I watched four very different films this past weekend.
The Adam Project (Netflix) is a big-budget time-travel flick with an impressive cast that includes Ryan Reynolds, Jennifer Garner, Zoe Saldana, and Mark Ruffalo. I'm a big Reynolds fan, I like sci-fi films, and I love funny movies... so the fact I really enjoyed this film should come as no surprise. My expectations were high, but the film met them.
CODA (Apple TV+) tells the story of Ruby, who's the only hearing person in her deaf family. (That's where the film gets its name: CODA stands for "Child of Deaf Adults".) After a music teacher recognizes and encourages her incredible musical talent, Ruby decides she wants to pursue post-secondary studies at Berklee College of Music, but she's afraid of abandoning her parents and the family fishing business. I didn't know anything about this film except that it's an Oscar contender, but after finishing it, I completely understand what all the buzz is about. My expectations were low, but this delightful film skyrocketed past them.

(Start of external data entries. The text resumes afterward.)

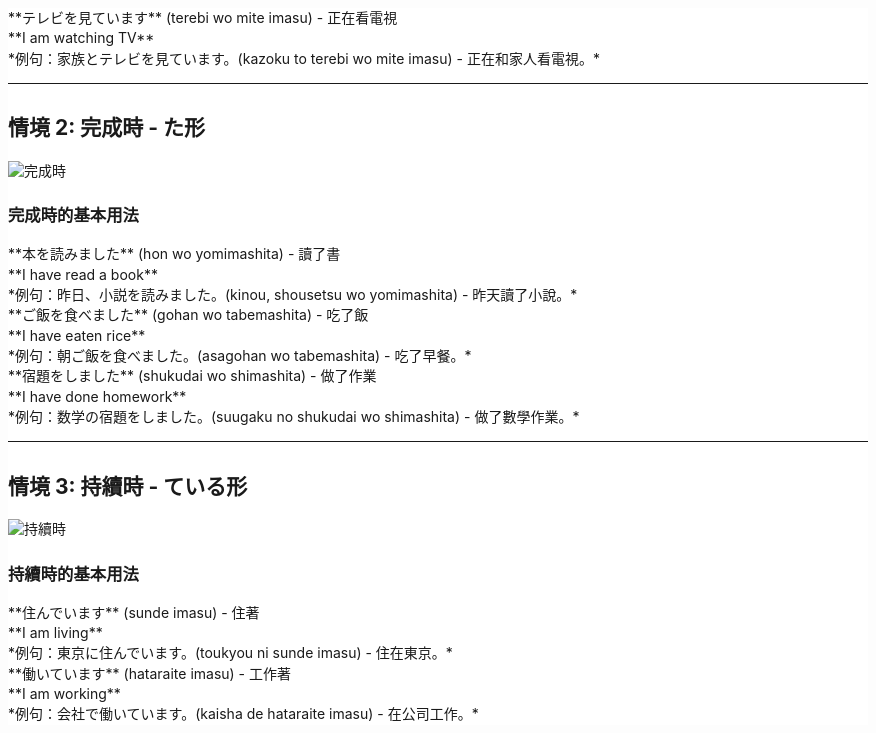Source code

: <div style="text-align: left">  
**テレビを見ています** (terebi wo mite imasu) - 正在看電視  <br>
**I am watching TV**  <br>
*例句：家族とテレビを見ています。(kazoku to terebi wo mite imasu) - 正在和家人看電視。*  <br>
</div>  

---

## 情境 2: 完成時 - た形

![完成時](https://images.unsplash.com/photo-1571019613454-1cb2f99b2d8b?w=800&h=400&fit=crop&crop=center)


### 完成時的基本用法

<div style="text-align: left">  
**本を読みました** (hon wo yomimashita) - 讀了書  <br>
**I have read a book**  <br>
*例句：昨日、小説を読みました。(kinou, shousetsu wo yomimashita) - 昨天讀了小說。*  <br>
</div>  

<div style="text-align: left">  
**ご飯を食べました** (gohan wo tabemashita) - 吃了飯  <br>
**I have eaten rice**  <br>
*例句：朝ご飯を食べました。(asagohan wo tabemashita) - 吃了早餐。*  <br>
</div>  

<div style="text-align: left">  
**宿題をしました** (shukudai wo shimashita) - 做了作業  <br>
**I have done homework**  <br>
*例句：数学の宿題をしました。(suugaku no shukudai wo shimashita) - 做了數學作業。*  <br>
</div>  

---

## 情境 3: 持續時 - ている形

![持續時](https://images.unsplash.com/photo-1507003211169-0a1dd7228f2d?w=800&h=400&fit=crop&crop=center)


### 持續時的基本用法

<div style="text-align: left">  
**住んでいます** (sunde imasu) - 住著  <br>
**I am living**  <br>
*例句：東京に住んでいます。(toukyou ni sunde imasu) - 住在東京。*  <br>
</div>  

<div style="text-align: left">  
**働いています** (hataraite imasu) - 工作著  <br>
**I am working**  <br>
*例句：会社で働いています。(kaisha de hataraite imasu) - 在公司工作。*  <br>
</div>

On IMDB, Fresh (Disney+/Hulu) is tagged with "Comedy", "Horror", and "Thriller"... a somewhat unusual combination, but one I'd say is accurate here. Fresh is about... actually, I can't tell you much about this film without giving away the surprise. What I can say is that if you're the squeamish type, it's unlikely you'll enjoy this movie. I'm not, so I did. Like CODA, I didn't know what Fresh was about before I started watching it; I only knew it starred Sebastian Stan, and after his various performances as "The Winter Soldier" and his recent performance as Tommy Lee in "Pam and Tommy", that was enough for me. My expectations were medium, and the film surpassed them.
Turning Red (Disney+) is Pixar's latest film and tells the story of a 13-year-old girl named Meilin who turns into a giant red panda whenever she gets too excited. I had sky-high expectations for this film because it's Pixar... and I can't think of a single Pixar film I haven't liked. Well, until now. It's not that Turning Red was a bad film, but it wasn't what I thought it was going to be: it failed to meet my expectations.
There are two simple takeaways from my weekend film fest.
1. What you like and dislike is often relative to your expectations.
If you're a movie, that means the trailer is critically important: tease enough to get people excited, but not so much that their expectations become unrealistically high.
If you're a brand, that means if you want people raving about you, then "meets expectations" isn't going to cut it... you need to find a way to go above and beyond.
2. Not everybody will like your work... and that's okay!
If you were to watch these four films this week, you might agree with all, some, or none of my views. But can you name me a single universally loved film... or brand, or anything at all?
You're not going to love everything, and not everything you create is going to be loved by all. So don't worry about making everyone happy... because that's an impossible task.
Do your best work, exceed the expectations of your target audience, and don't worry about what anyone else thinks.
It's good advice for both filmmakers and brand owners, don't you think?